Using the data beneath this instruction, retype only the lines from the one that contains "photomicrograph of neoplastic" down to the one that contains "analysis of urothelial", both included, exactly as they appear.

---------------

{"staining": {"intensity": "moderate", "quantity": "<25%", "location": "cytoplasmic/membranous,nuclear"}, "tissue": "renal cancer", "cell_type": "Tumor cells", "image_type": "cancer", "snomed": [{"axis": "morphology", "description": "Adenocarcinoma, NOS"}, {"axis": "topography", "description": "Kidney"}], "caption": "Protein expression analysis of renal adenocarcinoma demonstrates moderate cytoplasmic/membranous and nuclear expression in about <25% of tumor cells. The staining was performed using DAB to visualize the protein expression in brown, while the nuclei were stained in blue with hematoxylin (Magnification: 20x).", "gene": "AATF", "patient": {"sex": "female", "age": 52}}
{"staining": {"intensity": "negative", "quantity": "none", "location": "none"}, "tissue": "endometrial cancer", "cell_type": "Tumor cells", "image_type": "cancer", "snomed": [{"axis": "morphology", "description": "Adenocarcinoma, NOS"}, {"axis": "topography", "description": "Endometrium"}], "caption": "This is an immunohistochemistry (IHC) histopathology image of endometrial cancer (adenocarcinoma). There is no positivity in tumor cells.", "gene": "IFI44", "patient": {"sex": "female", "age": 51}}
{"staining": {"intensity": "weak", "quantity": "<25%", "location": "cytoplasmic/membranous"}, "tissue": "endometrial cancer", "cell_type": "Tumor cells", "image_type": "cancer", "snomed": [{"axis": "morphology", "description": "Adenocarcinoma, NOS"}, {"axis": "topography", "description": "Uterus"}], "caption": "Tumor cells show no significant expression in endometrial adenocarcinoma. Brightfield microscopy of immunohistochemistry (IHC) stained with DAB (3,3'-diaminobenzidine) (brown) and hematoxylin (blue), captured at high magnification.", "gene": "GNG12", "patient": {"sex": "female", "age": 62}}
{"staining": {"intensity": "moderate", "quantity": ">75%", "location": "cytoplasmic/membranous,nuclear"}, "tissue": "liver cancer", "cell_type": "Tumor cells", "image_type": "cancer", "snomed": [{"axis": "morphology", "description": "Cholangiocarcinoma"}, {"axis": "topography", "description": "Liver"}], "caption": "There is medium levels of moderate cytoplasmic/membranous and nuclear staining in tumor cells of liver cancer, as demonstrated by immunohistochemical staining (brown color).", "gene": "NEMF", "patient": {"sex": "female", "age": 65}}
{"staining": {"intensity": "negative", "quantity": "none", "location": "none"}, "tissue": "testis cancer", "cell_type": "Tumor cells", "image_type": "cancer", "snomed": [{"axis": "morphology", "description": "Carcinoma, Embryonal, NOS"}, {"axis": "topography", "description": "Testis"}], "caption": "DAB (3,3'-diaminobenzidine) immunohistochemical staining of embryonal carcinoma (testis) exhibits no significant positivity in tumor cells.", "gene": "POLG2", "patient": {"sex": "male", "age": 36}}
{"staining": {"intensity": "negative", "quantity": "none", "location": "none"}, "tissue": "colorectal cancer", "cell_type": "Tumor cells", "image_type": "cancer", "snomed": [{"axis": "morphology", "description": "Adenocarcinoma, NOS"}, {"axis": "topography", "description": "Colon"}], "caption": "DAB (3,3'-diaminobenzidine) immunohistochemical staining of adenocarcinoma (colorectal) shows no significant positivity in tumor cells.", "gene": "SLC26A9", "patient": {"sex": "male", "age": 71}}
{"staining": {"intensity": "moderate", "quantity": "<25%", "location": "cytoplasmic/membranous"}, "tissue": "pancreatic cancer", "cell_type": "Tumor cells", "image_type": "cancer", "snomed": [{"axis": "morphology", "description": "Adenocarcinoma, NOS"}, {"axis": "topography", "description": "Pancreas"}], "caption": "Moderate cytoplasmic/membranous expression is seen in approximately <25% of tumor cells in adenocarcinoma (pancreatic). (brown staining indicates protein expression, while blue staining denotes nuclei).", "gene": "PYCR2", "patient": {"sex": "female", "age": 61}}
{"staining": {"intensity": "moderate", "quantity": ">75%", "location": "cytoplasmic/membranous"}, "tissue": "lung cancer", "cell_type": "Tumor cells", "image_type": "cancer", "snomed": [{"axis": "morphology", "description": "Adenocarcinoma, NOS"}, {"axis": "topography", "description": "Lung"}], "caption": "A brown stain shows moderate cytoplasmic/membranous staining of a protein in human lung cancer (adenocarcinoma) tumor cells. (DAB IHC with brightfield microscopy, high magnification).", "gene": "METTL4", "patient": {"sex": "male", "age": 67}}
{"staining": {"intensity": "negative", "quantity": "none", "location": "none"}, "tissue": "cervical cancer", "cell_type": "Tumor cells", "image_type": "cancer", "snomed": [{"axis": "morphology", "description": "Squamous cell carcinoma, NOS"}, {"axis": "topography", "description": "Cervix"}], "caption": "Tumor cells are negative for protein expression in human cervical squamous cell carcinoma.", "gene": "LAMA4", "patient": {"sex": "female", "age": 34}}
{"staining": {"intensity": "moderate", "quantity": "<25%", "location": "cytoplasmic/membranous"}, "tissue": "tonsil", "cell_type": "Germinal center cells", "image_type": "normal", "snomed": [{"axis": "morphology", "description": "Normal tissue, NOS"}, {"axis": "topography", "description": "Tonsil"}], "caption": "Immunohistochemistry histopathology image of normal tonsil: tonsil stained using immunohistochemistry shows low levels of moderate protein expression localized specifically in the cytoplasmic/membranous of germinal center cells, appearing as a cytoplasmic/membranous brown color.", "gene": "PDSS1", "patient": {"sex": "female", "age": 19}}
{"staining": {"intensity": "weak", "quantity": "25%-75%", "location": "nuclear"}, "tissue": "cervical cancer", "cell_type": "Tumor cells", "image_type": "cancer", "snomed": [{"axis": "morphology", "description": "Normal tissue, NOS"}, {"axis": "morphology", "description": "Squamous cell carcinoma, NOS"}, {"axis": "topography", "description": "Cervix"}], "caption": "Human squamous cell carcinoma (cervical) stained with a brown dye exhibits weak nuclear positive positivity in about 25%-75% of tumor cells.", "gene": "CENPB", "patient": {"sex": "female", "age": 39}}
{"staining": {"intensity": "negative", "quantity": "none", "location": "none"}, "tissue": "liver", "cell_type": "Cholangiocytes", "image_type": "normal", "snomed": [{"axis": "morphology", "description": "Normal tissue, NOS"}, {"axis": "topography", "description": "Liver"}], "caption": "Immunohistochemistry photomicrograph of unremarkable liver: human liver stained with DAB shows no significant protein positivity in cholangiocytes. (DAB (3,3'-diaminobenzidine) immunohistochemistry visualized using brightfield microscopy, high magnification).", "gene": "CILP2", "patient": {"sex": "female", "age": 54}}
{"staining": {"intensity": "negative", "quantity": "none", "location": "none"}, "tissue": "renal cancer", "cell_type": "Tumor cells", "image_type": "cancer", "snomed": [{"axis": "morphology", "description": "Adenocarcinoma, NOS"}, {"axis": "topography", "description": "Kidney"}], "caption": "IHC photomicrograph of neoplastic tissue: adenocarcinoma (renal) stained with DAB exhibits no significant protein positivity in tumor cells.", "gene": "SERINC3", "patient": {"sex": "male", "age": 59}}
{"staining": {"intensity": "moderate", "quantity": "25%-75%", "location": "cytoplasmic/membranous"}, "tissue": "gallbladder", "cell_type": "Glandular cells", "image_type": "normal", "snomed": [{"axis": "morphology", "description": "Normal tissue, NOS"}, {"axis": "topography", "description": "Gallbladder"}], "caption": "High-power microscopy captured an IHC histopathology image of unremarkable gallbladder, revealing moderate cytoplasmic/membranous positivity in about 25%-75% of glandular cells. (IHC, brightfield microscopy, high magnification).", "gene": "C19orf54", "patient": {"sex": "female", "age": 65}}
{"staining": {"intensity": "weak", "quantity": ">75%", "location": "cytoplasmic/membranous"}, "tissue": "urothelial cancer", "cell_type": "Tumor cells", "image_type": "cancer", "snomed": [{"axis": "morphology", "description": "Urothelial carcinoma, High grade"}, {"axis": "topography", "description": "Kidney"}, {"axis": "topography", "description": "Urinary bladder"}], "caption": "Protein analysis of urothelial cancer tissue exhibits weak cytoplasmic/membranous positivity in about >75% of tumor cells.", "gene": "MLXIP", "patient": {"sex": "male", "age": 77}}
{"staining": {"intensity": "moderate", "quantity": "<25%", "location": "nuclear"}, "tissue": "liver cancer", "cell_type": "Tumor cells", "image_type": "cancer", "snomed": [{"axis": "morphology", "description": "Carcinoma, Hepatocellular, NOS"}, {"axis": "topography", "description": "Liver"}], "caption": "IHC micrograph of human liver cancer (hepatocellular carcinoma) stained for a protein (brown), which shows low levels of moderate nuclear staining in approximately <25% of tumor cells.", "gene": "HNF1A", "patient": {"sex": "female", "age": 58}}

---------------

_Task result_:
{"staining": {"intensity": "negative", "quantity": "none", "location": "none"}, "tissue": "renal cancer", "cell_type": "Tumor cells", "image_type": "cancer", "snomed": [{"axis": "morphology", "description": "Adenocarcinoma, NOS"}, {"axis": "topography", "description": "Kidney"}], "caption": "IHC photomicrograph of neoplastic tissue: adenocarcinoma (renal) stained with DAB exhibits no significant protein positivity in tumor cells.", "gene": "SERINC3", "patient": {"sex": "male", "age": 59}}
{"staining": {"intensity": "moderate", "quantity": "25%-75%", "location": "cytoplasmic/membranous"}, "tissue": "gallbladder", "cell_type": "Glandular cells", "image_type": "normal", "snomed": [{"axis": "morphology", "description": "Normal tissue, NOS"}, {"axis": "topography", "description": "Gallbladder"}], "caption": "High-power microscopy captured an IHC histopathology image of unremarkable gallbladder, revealing moderate cytoplasmic/membranous positivity in about 25%-75% of glandular cells. (IHC, brightfield microscopy, high magnification).", "gene": "C19orf54", "patient": {"sex": "female", "age": 65}}
{"staining": {"intensity": "weak", "quantity": ">75%", "location": "cytoplasmic/membranous"}, "tissue": "urothelial cancer", "cell_type": "Tumor cells", "image_type": "cancer", "snomed": [{"axis": "morphology", "description": "Urothelial carcinoma, High grade"}, {"axis": "topography", "description": "Kidney"}, {"axis": "topography", "description": "Urinary bladder"}], "caption": "Protein analysis of urothelial cancer tissue exhibits weak cytoplasmic/membranous positivity in about >75% of tumor cells.", "gene": "MLXIP", "patient": {"sex": "male", "age": 77}}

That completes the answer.